- Text zur Analyse
____

Viele denken, eine Gebühr am Anfang ist ein Aufschlag, ein Bonus. Falsch. Die Acquisition Fee ist kein Extra. Sie ist der Preis für Verantwortung, Vorbereitung und Risiko – lange bevor ein Objekt einen Dollar an Einnahmen liefert.
In der Welt der institutionellen und semi-institutionellen Immobilieninvestitionen – insbesondere bei US-amerikanischen Immobiliensyndizierungen – stellt die Akquisitionsgebühr einen zentralen Vergütungsmechanismus für den Sponsor oder General Partner (GP) dar.
Sie entschädigt für den erheblichen Aufwand, der mit der Identifizierung, Analyse und Strukturierung einer tragfähigen Investition verbunden ist – in einer Phase, in der der Sponsor bereits Zeit und Kapital investiert hat, ohne Gewissheit über einen Abschluss zu haben.
Was ist eine Acquisition Fee?
Die Akquisitionsgebühr ist eine einmalige Zahlung an den Sponsor bei erfolgreichem Erwerb einer Immobilie. Sie wird in der Regel beim Abschluss aus dem eingeworbenen Investorenkapital gezahlt. Der Marktstandard liegt zwischen 1,0% und 3,0% des Kaufpreises.
Bei größeren Club Deals (ab 50 Millionen Dollar) bewegen sich die Gebühren tendenziell zwischen 1,0% und 1,5%. Bei kleineren Projekten oder neueren Sponsoren können Akquisitionsgebühren bis zu 5,0% betragen.

____

In welcher Spanne liegt laut dem Text zur Akquisitionsgebühr der Marktstandard für diese Gebühr?

- Ausgelesene Zeilen
____

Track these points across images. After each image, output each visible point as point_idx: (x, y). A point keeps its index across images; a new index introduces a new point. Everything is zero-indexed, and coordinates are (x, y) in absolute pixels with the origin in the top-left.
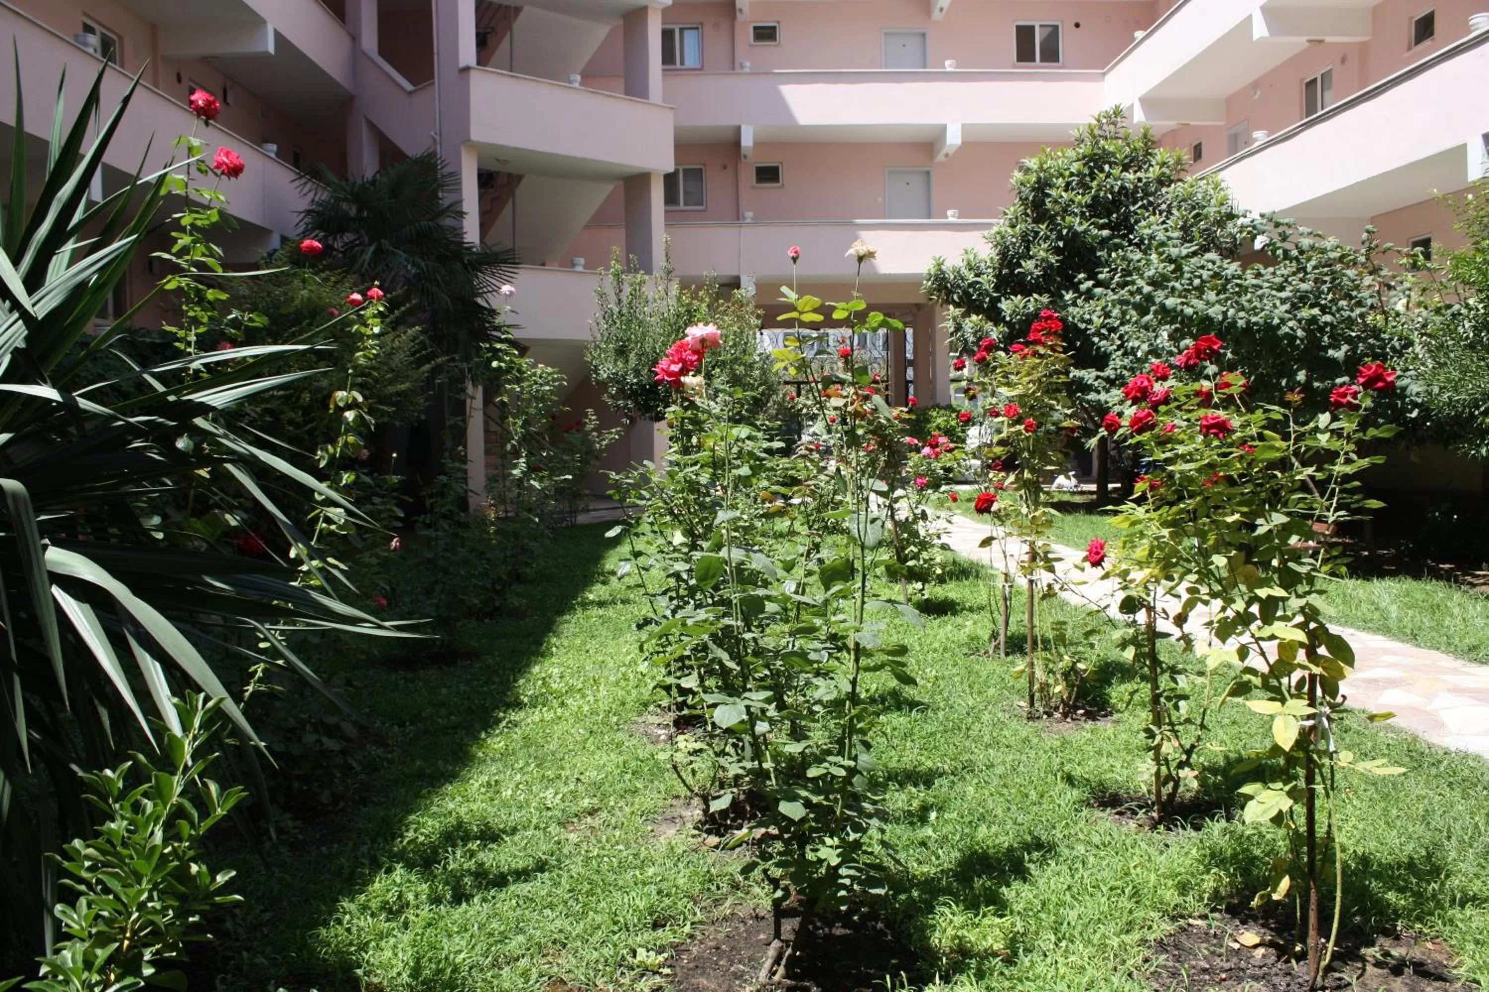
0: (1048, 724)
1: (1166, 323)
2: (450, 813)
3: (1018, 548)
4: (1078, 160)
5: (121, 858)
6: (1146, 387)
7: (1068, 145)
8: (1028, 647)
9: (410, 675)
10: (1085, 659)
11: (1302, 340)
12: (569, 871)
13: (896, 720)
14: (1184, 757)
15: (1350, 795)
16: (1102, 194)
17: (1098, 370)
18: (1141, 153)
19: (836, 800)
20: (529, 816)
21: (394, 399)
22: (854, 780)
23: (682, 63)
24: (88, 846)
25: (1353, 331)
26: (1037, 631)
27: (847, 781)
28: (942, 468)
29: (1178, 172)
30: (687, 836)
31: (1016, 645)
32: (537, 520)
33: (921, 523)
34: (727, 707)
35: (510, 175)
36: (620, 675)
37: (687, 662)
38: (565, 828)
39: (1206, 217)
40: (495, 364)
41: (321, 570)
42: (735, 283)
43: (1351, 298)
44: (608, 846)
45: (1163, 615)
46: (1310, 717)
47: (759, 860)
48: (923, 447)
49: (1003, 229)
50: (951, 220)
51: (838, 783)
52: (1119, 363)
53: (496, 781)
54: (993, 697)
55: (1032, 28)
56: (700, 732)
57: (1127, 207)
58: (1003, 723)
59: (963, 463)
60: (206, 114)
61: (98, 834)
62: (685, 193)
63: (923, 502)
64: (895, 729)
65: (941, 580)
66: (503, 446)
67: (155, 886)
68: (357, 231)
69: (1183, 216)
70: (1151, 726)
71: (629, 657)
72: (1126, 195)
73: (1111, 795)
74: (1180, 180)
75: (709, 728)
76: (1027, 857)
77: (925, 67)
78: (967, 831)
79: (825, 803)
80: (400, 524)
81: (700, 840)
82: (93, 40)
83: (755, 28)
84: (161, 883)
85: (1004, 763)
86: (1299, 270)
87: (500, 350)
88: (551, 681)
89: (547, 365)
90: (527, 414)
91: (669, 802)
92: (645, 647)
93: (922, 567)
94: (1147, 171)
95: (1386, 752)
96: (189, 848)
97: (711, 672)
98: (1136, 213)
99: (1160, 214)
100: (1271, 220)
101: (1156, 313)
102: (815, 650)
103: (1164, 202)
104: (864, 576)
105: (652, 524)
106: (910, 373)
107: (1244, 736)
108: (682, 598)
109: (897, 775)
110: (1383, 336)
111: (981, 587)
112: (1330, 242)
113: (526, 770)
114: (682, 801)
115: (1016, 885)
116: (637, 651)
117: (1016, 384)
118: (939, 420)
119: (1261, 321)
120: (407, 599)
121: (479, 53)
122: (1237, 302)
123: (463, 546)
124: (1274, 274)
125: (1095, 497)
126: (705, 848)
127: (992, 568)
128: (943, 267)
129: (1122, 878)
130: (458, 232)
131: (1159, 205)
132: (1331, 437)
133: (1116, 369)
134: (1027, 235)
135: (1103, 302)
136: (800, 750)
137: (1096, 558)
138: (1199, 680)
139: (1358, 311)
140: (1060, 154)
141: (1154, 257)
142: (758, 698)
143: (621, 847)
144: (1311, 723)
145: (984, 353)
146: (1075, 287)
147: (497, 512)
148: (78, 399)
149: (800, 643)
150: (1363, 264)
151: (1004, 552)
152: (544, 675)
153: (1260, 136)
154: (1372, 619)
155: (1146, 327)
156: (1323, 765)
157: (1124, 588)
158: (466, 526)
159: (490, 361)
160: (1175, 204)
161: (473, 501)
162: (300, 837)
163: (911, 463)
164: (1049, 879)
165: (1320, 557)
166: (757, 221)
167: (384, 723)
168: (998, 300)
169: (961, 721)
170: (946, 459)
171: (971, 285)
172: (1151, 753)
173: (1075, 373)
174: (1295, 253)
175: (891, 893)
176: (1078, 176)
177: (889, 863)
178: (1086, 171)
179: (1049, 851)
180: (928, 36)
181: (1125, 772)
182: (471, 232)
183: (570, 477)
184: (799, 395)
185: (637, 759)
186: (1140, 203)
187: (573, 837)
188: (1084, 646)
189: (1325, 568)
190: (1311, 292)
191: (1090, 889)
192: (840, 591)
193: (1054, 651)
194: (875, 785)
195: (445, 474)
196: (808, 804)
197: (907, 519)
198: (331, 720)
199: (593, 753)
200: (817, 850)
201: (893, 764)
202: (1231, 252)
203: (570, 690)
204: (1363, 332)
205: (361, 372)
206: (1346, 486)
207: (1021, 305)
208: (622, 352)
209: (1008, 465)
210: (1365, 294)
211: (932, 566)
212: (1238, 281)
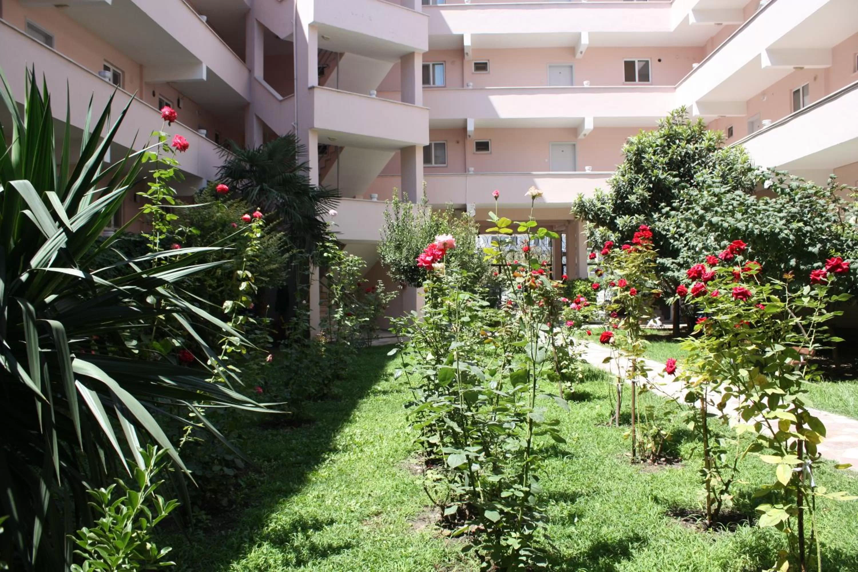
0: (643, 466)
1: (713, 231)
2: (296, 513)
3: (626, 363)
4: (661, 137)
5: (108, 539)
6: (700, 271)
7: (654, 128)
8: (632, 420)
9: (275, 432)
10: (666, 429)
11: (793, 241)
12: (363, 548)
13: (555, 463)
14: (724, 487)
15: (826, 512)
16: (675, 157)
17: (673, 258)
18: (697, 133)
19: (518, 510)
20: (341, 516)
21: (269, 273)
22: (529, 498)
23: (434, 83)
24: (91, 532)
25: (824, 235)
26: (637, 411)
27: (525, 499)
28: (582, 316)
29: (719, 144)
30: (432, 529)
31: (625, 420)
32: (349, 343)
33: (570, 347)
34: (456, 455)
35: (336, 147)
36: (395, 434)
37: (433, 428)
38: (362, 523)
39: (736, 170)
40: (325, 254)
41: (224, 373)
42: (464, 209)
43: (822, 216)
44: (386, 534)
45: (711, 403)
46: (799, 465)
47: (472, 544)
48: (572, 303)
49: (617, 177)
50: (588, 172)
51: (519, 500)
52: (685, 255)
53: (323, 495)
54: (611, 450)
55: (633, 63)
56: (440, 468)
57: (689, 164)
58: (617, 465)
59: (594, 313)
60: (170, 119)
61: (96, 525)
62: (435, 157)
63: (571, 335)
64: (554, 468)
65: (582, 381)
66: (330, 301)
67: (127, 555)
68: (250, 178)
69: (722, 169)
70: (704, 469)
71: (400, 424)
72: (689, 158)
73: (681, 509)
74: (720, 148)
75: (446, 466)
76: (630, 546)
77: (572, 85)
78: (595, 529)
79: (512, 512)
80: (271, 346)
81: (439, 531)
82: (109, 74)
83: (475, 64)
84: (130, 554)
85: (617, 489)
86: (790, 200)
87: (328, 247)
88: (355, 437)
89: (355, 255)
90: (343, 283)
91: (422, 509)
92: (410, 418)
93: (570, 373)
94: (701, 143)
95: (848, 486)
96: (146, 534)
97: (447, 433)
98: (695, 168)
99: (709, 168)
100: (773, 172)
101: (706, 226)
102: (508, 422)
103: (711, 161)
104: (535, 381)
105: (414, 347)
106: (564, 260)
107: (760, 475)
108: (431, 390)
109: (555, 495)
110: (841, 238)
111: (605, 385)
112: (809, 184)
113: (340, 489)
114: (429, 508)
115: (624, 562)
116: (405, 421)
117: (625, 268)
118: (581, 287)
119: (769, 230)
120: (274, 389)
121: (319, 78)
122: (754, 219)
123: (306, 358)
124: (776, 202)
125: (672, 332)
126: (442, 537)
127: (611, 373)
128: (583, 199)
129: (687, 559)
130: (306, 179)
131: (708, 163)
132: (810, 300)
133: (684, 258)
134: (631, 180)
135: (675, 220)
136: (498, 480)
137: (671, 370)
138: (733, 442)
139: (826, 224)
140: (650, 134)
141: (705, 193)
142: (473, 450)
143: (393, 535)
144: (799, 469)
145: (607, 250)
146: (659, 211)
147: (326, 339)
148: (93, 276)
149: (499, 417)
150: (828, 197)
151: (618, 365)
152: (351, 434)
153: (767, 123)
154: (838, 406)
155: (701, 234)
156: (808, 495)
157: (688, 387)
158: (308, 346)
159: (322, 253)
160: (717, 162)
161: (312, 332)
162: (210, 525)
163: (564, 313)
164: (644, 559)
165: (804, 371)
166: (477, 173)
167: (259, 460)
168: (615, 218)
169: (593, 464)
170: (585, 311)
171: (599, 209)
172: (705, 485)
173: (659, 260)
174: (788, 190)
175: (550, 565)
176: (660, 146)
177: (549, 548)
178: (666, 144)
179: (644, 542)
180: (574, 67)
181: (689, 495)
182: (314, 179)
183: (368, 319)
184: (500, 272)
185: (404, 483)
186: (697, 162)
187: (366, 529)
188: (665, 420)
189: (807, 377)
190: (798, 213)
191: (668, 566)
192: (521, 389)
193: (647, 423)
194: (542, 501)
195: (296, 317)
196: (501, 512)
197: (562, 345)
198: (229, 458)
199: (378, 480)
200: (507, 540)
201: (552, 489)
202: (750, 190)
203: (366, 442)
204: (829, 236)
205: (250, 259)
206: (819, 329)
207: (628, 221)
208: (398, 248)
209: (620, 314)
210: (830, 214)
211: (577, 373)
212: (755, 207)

____

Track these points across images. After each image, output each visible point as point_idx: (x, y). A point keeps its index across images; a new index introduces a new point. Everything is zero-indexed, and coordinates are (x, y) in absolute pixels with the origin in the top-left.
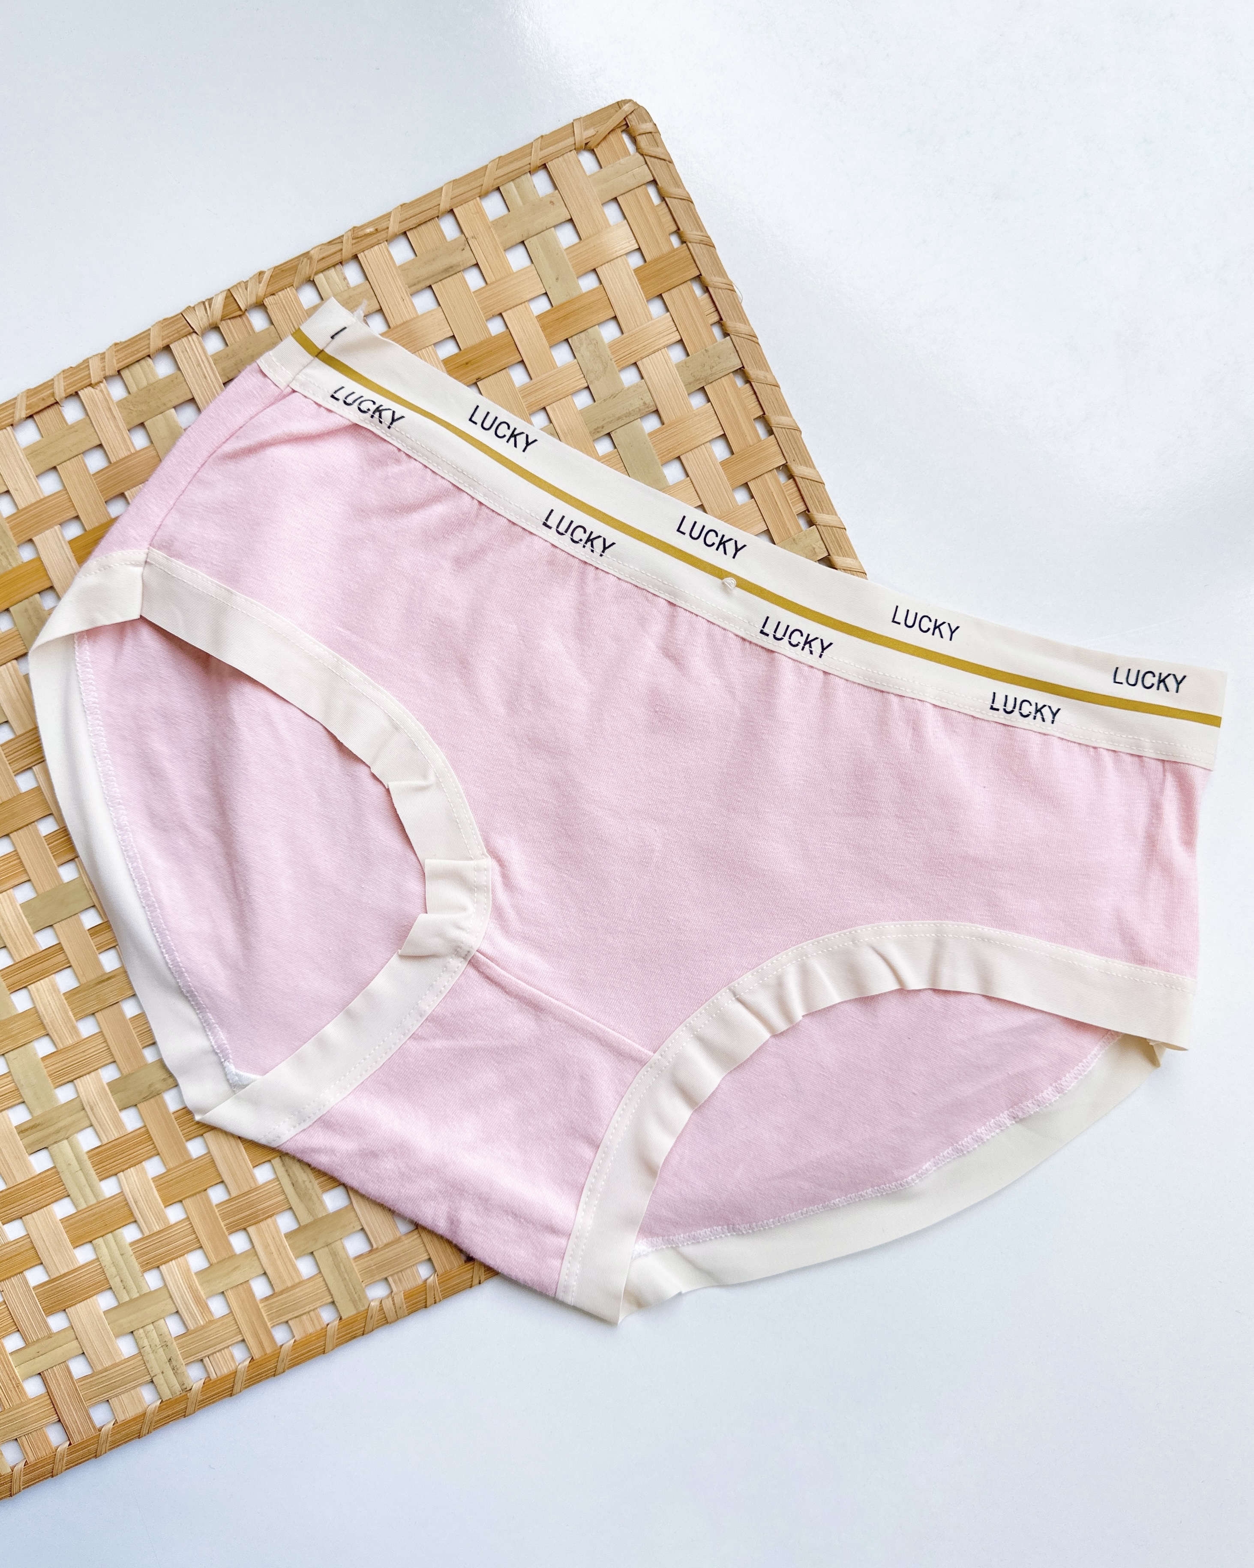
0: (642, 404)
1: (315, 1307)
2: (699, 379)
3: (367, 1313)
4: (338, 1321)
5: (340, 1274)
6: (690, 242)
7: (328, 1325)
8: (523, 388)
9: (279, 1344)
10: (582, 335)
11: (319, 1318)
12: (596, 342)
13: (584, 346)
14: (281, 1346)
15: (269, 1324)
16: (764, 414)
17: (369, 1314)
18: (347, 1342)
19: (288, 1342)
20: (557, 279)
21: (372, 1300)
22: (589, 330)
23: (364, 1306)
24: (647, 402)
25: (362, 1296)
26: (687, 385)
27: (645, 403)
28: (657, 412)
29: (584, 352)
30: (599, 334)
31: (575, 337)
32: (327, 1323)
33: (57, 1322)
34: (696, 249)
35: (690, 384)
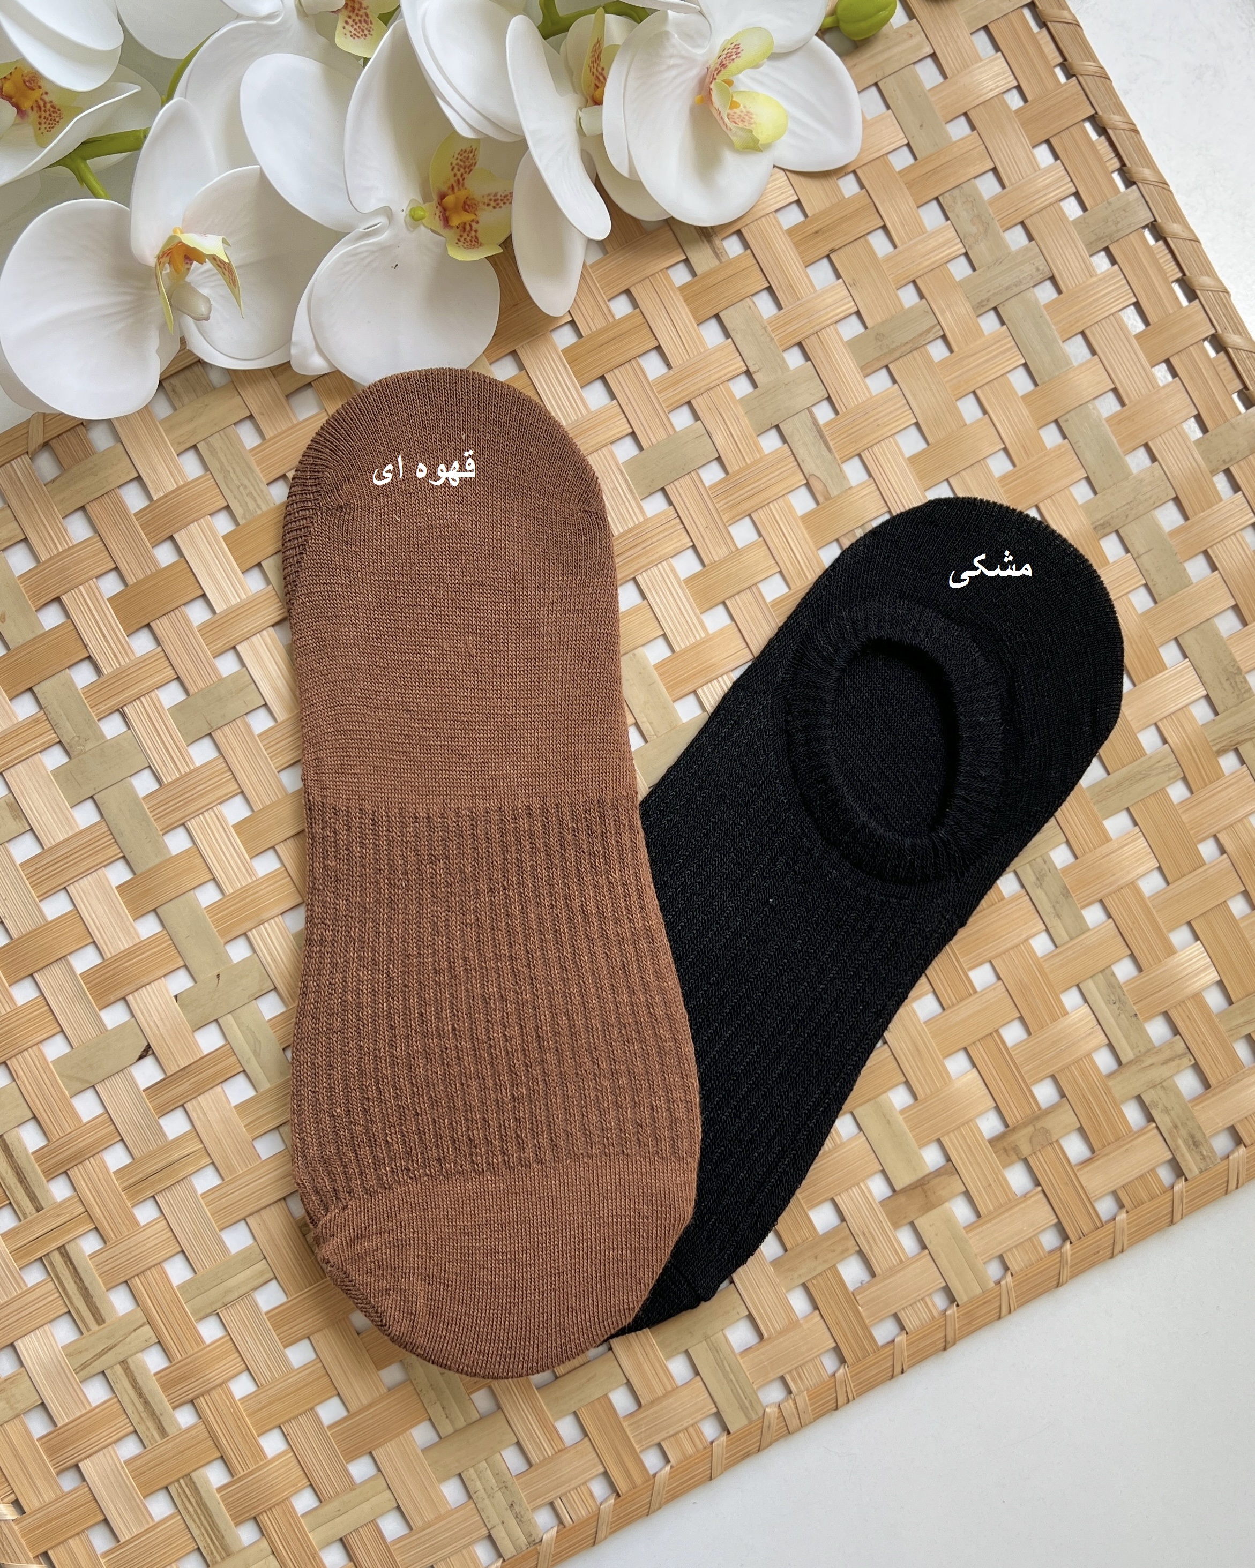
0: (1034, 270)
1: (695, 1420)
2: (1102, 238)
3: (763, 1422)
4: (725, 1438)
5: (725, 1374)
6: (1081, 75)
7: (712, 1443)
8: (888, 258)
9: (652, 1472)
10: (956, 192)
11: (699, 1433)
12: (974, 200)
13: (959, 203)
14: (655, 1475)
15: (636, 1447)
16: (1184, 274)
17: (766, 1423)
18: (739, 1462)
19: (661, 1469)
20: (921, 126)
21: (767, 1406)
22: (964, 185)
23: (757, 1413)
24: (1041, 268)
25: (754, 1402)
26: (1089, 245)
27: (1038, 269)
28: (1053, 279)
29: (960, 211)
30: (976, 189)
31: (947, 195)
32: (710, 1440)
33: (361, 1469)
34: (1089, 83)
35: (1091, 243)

____

- Ergebnis
Zwischen 1,0% und 3,0% des Kaufpreises.